**Tareas del ejercicio:**
(1) Según la reseña, ¿de qué enfoque abusa Willingham?
(2) Reescribe el tramo de la reseña que va desde "Ciertamente el título" hasta "los procesos internos.", cambiando "motivación" por "emoción".

**Texto del documento:**
--*--

Ciertamente el título del último libro de Daniel T. Willingham invita a abrir sus páginas, pero una vez dentro su contenido deja un poso de insatisfacción porque no colma las expectativas en él depositadas. En mi parecer, Willingham abusa del enfoque cognitivista y deja muchas incógnitas por resolver. Ante la gran pregunta con la que se-nos interroga olvida quizás el elemento motivación y, sobre todo el papel del contexto. Sus respuestas vienen a ser “atemporales”, obviando la perspectiva histórica y poniendo el acento en exceso en los procesos internos.
No obstante recomiendo su lectura pues sus reflexiones y la gran cantidad de estudios en las que se sustentan nos pueden resultar muy interesantes. Destacaría tres ideas especialmente:
- Aprender en la escuela es sobre todo reflexionar, tarea lenta, tediosa, costosa e incierta, y para la mayoría del alumnado poco atractiva y “rentable”. Reflexionar exige un equilibrio entre la memoria a corto y largo plazo. La memoria es lo que queda después de la reflexión.

--*--

**Datos almacenados:**
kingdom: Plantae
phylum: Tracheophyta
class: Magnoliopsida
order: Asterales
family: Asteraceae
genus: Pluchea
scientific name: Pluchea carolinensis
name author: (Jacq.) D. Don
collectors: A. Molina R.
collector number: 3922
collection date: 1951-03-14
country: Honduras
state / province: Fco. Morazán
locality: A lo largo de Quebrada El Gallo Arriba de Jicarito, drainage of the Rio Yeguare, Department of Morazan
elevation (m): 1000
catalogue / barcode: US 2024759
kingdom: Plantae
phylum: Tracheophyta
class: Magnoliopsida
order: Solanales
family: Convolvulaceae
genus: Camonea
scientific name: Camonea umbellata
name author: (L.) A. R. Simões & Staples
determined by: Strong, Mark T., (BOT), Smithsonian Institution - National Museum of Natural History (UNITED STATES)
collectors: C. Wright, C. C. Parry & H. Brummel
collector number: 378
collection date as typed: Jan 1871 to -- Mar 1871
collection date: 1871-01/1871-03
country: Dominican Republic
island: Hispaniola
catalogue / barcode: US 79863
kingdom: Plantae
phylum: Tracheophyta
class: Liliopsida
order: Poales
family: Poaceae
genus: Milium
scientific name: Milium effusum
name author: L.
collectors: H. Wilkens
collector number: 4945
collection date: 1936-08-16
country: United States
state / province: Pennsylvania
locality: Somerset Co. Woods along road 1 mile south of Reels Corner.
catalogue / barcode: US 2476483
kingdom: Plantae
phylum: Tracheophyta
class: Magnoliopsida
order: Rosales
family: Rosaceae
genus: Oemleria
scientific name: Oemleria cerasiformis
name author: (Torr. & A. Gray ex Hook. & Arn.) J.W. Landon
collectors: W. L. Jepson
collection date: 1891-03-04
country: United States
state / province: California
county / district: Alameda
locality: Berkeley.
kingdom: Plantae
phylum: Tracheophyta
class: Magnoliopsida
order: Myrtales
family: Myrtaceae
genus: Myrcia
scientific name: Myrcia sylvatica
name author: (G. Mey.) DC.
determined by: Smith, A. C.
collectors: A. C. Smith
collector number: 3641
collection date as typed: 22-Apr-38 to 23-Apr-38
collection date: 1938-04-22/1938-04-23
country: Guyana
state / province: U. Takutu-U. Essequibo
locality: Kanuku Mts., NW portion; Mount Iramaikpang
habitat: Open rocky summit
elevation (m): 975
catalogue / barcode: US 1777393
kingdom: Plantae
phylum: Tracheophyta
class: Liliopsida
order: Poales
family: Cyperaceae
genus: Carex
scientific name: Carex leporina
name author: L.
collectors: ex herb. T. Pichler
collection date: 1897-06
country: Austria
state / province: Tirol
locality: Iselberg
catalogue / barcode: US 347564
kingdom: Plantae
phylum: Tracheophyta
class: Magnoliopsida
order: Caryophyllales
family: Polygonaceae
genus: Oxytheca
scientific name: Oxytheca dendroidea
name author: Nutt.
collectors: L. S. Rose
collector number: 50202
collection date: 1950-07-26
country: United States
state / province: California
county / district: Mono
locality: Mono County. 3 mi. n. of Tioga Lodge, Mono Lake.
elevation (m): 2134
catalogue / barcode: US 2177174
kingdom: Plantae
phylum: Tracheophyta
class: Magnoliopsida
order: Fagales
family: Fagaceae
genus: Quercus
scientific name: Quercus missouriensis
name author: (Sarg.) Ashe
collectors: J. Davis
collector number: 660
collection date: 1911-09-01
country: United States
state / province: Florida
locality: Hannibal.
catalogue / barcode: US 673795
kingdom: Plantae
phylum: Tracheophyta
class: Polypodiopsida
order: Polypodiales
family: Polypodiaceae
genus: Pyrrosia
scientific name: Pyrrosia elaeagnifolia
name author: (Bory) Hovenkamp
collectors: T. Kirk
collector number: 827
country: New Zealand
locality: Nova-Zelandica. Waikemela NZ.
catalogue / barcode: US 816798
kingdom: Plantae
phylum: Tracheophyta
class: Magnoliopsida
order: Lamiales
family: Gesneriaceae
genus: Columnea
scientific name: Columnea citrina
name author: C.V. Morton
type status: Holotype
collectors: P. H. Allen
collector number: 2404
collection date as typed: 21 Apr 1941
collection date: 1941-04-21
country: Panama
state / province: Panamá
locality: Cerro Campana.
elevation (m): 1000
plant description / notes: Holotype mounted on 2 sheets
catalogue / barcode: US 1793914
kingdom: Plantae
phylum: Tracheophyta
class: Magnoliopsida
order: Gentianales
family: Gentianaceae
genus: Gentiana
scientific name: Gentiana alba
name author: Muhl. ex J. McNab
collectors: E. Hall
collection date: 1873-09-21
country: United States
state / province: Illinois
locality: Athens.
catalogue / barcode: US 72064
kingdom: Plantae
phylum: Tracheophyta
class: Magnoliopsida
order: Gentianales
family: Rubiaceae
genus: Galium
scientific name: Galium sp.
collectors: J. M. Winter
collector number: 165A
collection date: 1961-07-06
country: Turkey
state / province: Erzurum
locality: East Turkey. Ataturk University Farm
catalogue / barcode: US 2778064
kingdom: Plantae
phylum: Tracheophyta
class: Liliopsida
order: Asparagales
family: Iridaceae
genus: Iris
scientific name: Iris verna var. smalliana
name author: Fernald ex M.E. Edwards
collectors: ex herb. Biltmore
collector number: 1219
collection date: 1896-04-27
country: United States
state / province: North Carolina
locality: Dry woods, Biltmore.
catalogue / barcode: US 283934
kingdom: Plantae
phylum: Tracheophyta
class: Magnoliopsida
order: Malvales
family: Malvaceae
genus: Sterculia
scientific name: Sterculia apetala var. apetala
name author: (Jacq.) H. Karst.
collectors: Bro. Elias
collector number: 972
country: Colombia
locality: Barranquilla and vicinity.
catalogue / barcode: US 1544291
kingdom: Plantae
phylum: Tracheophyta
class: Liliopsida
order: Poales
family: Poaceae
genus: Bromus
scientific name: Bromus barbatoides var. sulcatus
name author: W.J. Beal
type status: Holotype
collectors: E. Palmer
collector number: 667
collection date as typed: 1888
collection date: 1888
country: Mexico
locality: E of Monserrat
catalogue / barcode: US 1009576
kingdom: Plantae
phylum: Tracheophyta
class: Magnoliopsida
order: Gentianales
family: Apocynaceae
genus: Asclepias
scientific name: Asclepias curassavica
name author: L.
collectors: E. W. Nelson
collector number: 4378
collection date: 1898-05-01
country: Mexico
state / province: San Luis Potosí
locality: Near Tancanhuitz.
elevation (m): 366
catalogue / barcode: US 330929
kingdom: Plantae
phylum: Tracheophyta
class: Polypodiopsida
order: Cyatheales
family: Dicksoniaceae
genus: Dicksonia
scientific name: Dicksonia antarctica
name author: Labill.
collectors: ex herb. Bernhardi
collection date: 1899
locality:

--*--

**Respuestas por número:**
(1) Del enfoque cognitivista.

(2)
Ciertamente el título del último libro de Daniel T. Willingham invita a abrir sus páginas, pero una vez dentro su contenido deja un poso de insatisfacción porque no colma las expectativas en él depositadas. En mi parecer, Willingham abusa del enfoque cognitivista y deja muchas incógnitas por resolver. Ante la gran pregunta con la que se-nos interroga olvida quizás el elemento emoción y, sobre todo el papel del contexto. Sus respuestas vienen a ser “atemporales”, obviando la perspectiva histórica y poniendo el acento en exceso en los procesos internos.